The first day in the pueblo we went to an old colonial church and then got something to eat from a street vendor. I ordered a burrito, but I got some kind of tough, grilled meat. The second day we went to a religious art museum, and that about covered the points of interest in town.

We did a lot of walking in the park instead. At first I was really bored—I mean, when you can start to tell the pigeons apart, you’ve spent too much time watching them. I kept wanting to pick up the remote and change the channel.

It was good in one way, though, because Steve and I talked and listened to each other better than we had in a long time. I rediscovered that in his way Steve is kind of wise, like Yoda but without the funny voice.

Steve told me there wasn't a self-help book in the world that held the secret to perfect happiness and that I would have to find it on my own. He even made a joke about how much money we would save by me giving up my habit of buying every new book that came out. When he put it that way, he almost made it sound like my relying on self-help books so much was some kind of addiction.

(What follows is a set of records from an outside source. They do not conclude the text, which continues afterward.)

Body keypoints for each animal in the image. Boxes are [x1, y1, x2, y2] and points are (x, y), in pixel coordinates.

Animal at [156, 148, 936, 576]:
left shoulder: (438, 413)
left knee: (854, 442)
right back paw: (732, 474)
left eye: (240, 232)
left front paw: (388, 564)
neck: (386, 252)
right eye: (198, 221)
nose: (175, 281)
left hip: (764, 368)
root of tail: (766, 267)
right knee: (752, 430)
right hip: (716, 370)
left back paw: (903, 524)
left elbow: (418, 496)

That was when I got my best idea yet for a career. I came up with a whole motivational workshop and video series on breaking the addiction to self-help books and called it "Never Buy Another Self-Help Book Again!"™ After we got back from the cruise and I started mapping out my plans for the "Never Buy Another Self-Help Book Again!"™ workbook, Steve seemed really supportive at first. But when he got to preview the finished video and workbook, he totally lashed out.

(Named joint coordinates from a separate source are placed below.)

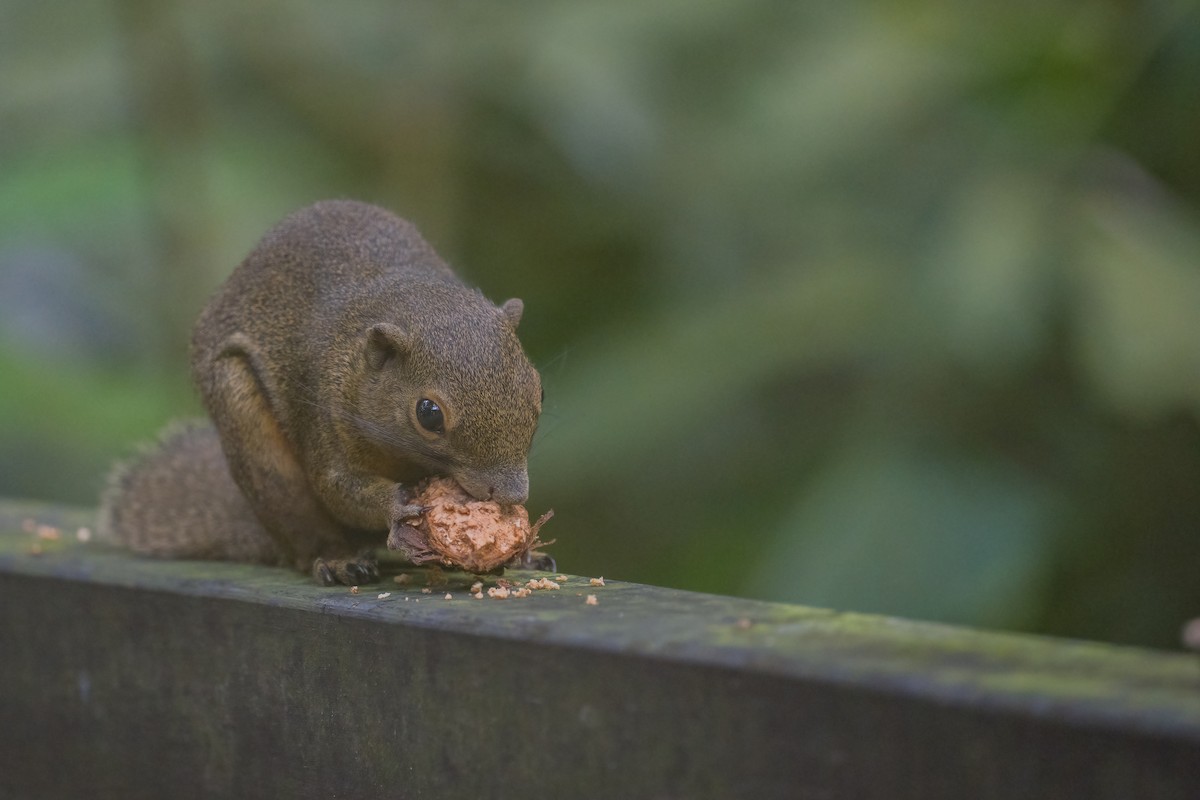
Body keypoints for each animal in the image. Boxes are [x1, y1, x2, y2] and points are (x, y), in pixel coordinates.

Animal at [98, 200, 543, 585]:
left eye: (538, 394)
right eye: (428, 413)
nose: (512, 494)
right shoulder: (325, 411)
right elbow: (338, 487)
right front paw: (396, 508)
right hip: (251, 433)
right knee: (303, 529)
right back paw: (337, 558)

He had the nerve to say I wasn’t curing people of their addiction to self-help books, I was just regurgitating a bunch of ideas from other people’s books—in video format. And then he topped it off by mocking my workbook, laughing hysterically at the way it’s called "Never Buy Another Self-Help Book Again!"™ and it just happens to be a book. All he had to do was open the cover to see that it’s not a self-help book, it’s an individual-support companion to my videos.

Kristal was there for Steve’s tirade, and she warned me that I needed to get his bad spirit out of my life. So I divorced Steve, but I’m not alone on the road. Kristal quit her job and goes everywhere with me. Officially she's my manager, but emotionally she's my anchor. She even handles all the finances so that my math phobia doesn’t kick in and undermine my self-image. And who cares if we’ve been audited two years in a row—it’s got to be a government conspiracy.

1 comments:

Phoebe said...

Man, good for the narrator. Steve sure sounds like a jerk!